Relevansi untuk Indonesia
Meski penelitian dilakukan di Nigeria, temuan ini relevan untuk banyak negara lain, termasuk Indonesia.
Di tanah air, budaya “menunggu sakit” masih kuat. Banyak orang baru datang ke dokter gigi ketika kondisinya sudah parah, yang justru membuat perawatan semakin rumit dan berpotensi traumatis.
Ditambah lagi, keterbatasan akses di daerah serta biaya perawatan yang dianggap mahal memperparah masalah.
Karena itu, pendekatan ramah pasien, peningkatan literasi kesehatan gigi, hingga integrasi layanan psikologis dalam perawatan menjadi langkah yang perlu dipertimbangkan.
Penutup
Kecemasan, ketakutan, dan fobia terhadap perawatan gigi bukan sekadar rasa takut biasa, melainkan masalah kesehatan mental yang berdampak luas.

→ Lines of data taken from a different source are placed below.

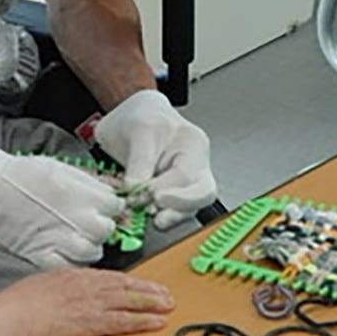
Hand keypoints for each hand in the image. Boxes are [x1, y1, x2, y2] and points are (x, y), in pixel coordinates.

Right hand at [0, 143, 123, 266]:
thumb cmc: (21, 175)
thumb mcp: (61, 169)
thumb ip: (89, 182)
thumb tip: (110, 189)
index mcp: (85, 194)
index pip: (116, 206)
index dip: (110, 207)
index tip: (105, 207)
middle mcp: (79, 218)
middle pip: (106, 231)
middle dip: (101, 227)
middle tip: (89, 223)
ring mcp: (62, 239)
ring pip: (92, 253)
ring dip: (89, 247)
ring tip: (78, 240)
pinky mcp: (43, 254)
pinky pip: (67, 266)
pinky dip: (69, 261)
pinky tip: (64, 252)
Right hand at [0, 268, 173, 335]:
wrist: (18, 316)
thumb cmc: (21, 303)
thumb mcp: (42, 285)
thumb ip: (58, 286)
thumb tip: (61, 288)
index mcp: (75, 275)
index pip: (109, 277)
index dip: (129, 281)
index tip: (141, 283)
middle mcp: (89, 285)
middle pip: (125, 285)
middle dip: (147, 289)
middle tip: (165, 293)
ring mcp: (94, 303)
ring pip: (131, 301)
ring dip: (152, 303)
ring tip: (168, 305)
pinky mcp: (96, 322)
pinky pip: (126, 320)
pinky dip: (143, 321)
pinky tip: (156, 322)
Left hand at [94, 89, 216, 229]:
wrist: (135, 117)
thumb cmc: (141, 118)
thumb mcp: (137, 130)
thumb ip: (138, 160)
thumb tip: (134, 189)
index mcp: (192, 142)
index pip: (186, 172)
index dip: (165, 187)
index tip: (144, 192)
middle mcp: (196, 163)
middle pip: (202, 193)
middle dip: (178, 206)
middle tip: (153, 210)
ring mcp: (189, 181)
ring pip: (192, 206)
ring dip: (171, 216)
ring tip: (151, 218)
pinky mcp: (176, 195)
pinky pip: (177, 211)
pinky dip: (165, 217)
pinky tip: (150, 218)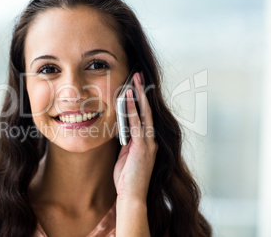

Baca Juga: Peneliti Jepang Temukan Obat Bantu Tumbuhkan Kembali Gigi
Kesadaran masyarakat dan empati dari tenaga kesehatan sangat penting untuk mengatasinya. Perawatan gigi seharusnya tidak menjadi momok.
Dengan edukasi yang tepat, dukungan medis yang ramah, dan pendekatan psikologis yang menyeluruh, kunjungan ke dokter gigi bisa menjadi pengalaman yang lebih tenang—demi senyum sehat, percaya diri, dan kualitas hidup yang lebih baik.